In our lives this translates to the never ending battle with society to defend your ideas, opinions and beliefs (or culture). If we have ideas without context (x=5) you can't begin to share them with others. They're just ideas and they only mean something to the person who thought them up. When we add context they begin to mean something to the people around us. Context is great, but if you can't prove it, or at least back it up with testimony or reference, you've hit a different wall. That's because you can know the truth, the whole truth and nothing but the truth but if you can't defend it people won't take you seriously.
Now let's do some more advanced math and quote my math 221 prof: "don't make mistakes".
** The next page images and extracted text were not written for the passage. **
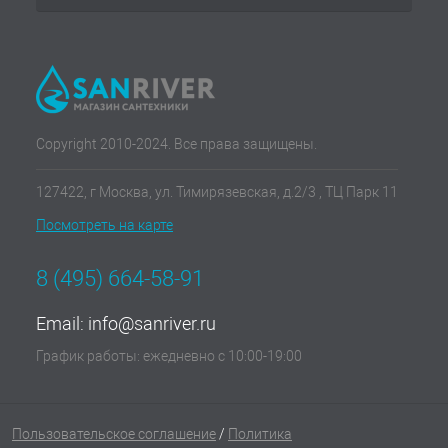
Copyright 2010-2024. Все права защищены.
127422, г Москва, ул. Тимирязевская, д.2/3 , ТЦ Парк 11
Посмотреть на карте
8 (495) 664-58-91
Email:
info@sanriver.ru
График работы: ежедневно с 10:00-19:00
Пользовательское соглашение
/
Политика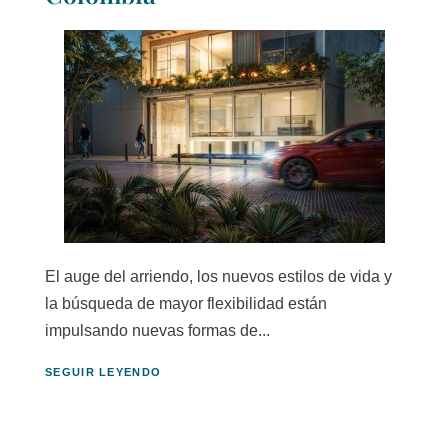
El auge del arriendo, los nuevos estilos de vida y
la búsqueda de mayor flexibilidad están
impulsando nuevas formas de...
SEGUIR LEYENDO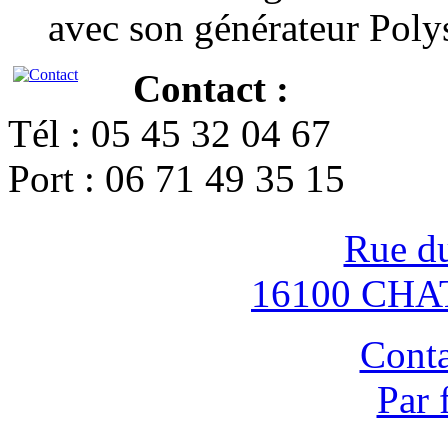
avec son générateur Poly
Contact :
Tél : 05 45 32 04 67
Port : 06 71 49 35 15
Rue d
16100 CH
Conta
Par 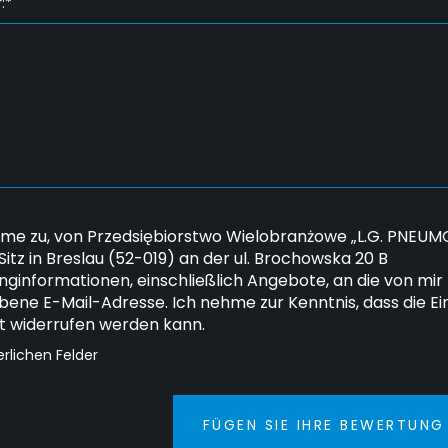
:*
mme zu, von Przedsiębiorstwo Wielobranżowe „L.G. PNEUMO
 Sitz in Breslau (52-019) an der ul. Brochowska 20 B
nginformationen, einschließlich Angebote, an die von mir
ene E-Mail-Adresse. Ich nehme zur Kenntnis, dass die Ein
it widerrufen werden kann.
erlichen Felder
FÜGEN SIE IHRE BEWERTUNG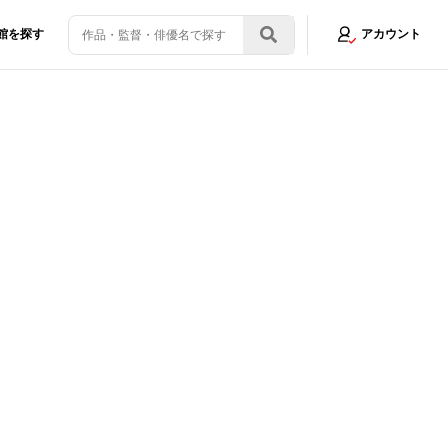
館を探す
アカウント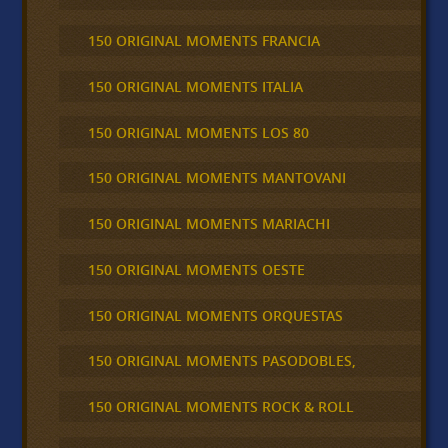
150 ORIGINAL MOMENTS FRANCIA
150 ORIGINAL MOMENTS ITALIA
150 ORIGINAL MOMENTS LOS 80
150 ORIGINAL MOMENTS MANTOVANI
150 ORIGINAL MOMENTS MARIACHI
150 ORIGINAL MOMENTS OESTE
150 ORIGINAL MOMENTS ORQUESTAS
150 ORIGINAL MOMENTS PASODOBLES,
150 ORIGINAL MOMENTS ROCK & ROLL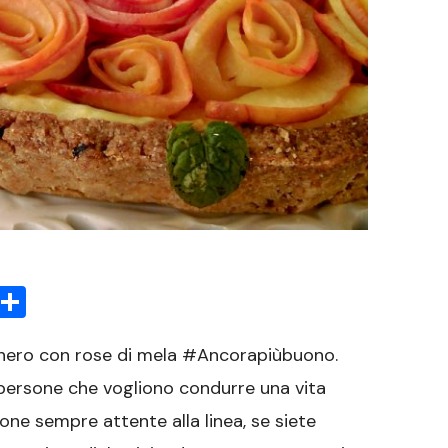
sApp
rint
Condividi
hero con rose di mela #Ancorapiùbuono.
 persone che vogliono condurre una vita
one sempre attente alla linea, se siete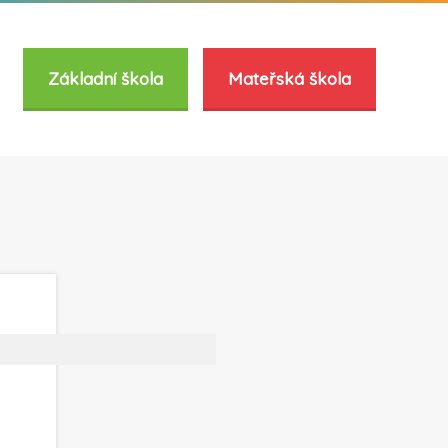
Základní škola
Mateřská škola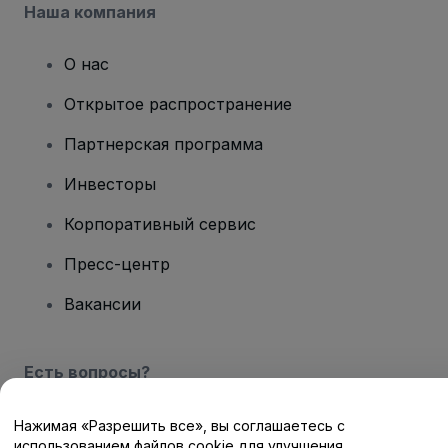
Наша компания
О нас
Открытое распространение
Партнерская программа
Инвесторы
Корпоративный сервис
Пресс-центр
Вакансии
Есть вопросы?
Центр помощи / Свяжитесь с нами
Нажимая «Разрешить все», вы соглашаетесь с
использованием файлов cookie для улучшения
Now that sounds really ridiculously simple, but who amount us can claim to have managed this. I can't. What Dr. Broughton is talking about is a really complicated theory call Matracies, where you try to solve several algebraic equations at one time. Mistakes are like a cancer, they take over all the good work you do and make it wrong too. If you slip a negative sign into the matrix where there isn't a negative number then all your proceeding calculations will be wrong. Heaven forbid you make a second mistake.
But what I take from that isn't simply don't make mistakes. Its a bit deeper in that if you don't know you're wrong, or going about something wrong, you can do a lots of things with good intentions that are completely worthless. We need to continuously check ourselves to see if we're on the right track and haven't slipped a negative in where it doesn't belong. We also need to occasionally admit that we've made a mistake, that we might be wrong, and that we need to reevaluate or even start over.
From math we take these little lessons and if we care enough to learn them and then apply them, we might just get somewhere.
What can I say? Math teachers are a little smarter than we thought.